Toronto Blue Jays add Dexter Fowler in low-risk depth move

Dexter Fowler and the Toronto Blue Jays have had their names intertwined for years. Now the veteran outfielder will finally be joining the team that tried to trade for him all the way back in 2014.

This time, however, Dexter Fowler coming to the Toronto Blue Jays won’t be as a star addition, but rather as a depth piece in an already loaded outfield

It was during the offseason leading up to the 2015 campaign when the first rumors of the Toronto Blue Jays being interested in Dexter Fowler first appeared, with the Blue Jays and Astros reportedly having talks about a swap when Fowler was with Houston. Just under two years later, the Blue Jays reportedly offered Fowler a contract in the neighborhood of four years and $60 million. Fowler would reject Toronto and head to the St. Louis Cardinals where he would underwhelm in four seasons under the Gateway Arch, slashing .233/.334/.408 with an OPS+ of 98.

Fowler played in just seven games in 2021 with the Los Angeles Angels before suffering an ACL injury (against the Blue Jays, by the way) and missing the rest of the season.

Now Fowler, who celebrated his 36th birthday on March 22, is trying to get back on an MLB roster, and he’ll seemingly have a tough time doing it in Toronto by signing a minor league deal with an invitation to big league camp. Toronto’s outfield is talent-packed already, including the newly acquired Raimel Tapia, who came over in a trade from the Colorado Rockies (where Fowler began his career in 2008) so Fowler has his work cut out for him in terms of his place on the depth chart.

Could Fowler start the season at Triple-A? It’s not unheard of for a veteran player, and that option would give the Blue Jays a chance to not only see what he can still bring to the game, but also if he could be a fit if and when he is needed in Toronto. With Fowler joining the Blue Jays so late, it’s a real possibility.

That is one scenario. However, there is another.

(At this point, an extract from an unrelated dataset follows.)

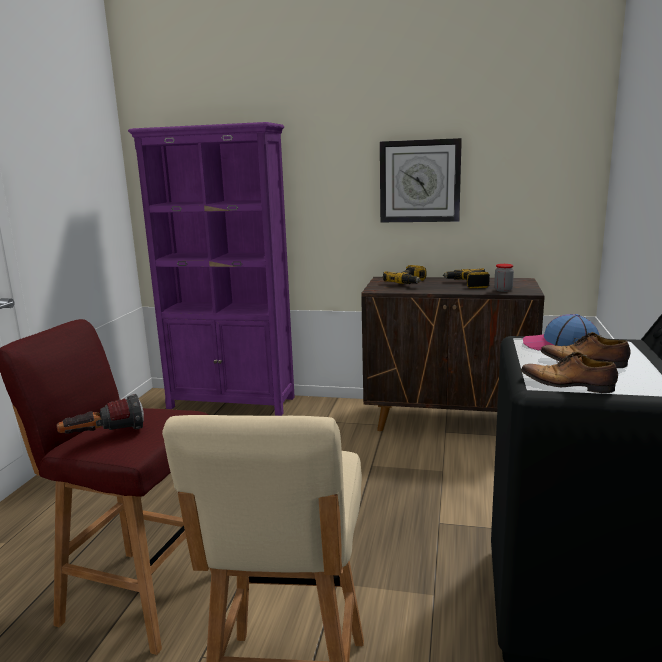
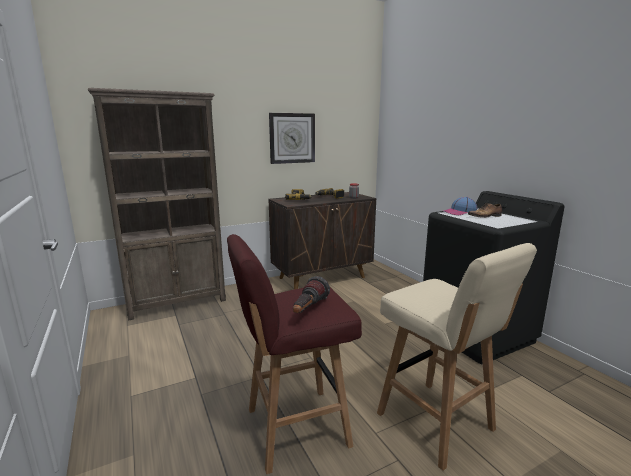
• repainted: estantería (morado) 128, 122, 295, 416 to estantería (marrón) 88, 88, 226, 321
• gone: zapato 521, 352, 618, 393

MLB’s expanded rosters to start the season could bode well for the switch-hitting Fowler and the Blue Jays. A veteran bat off the bench who can fill in where needed in the outfield may be given a chance to show from the start of the season what he can do for the organization. Knowing rosters will be shaved back down on May 1 gives both Fowler and the Blue Jays a chance to see if this is the right fit and can be a sustainable relationship for the entire season.

Whatever happens with Fowler, signing him to a minor league deal is a high-reward, low-risk move for a team that has figured out ways to boost its roster throughout the offseason.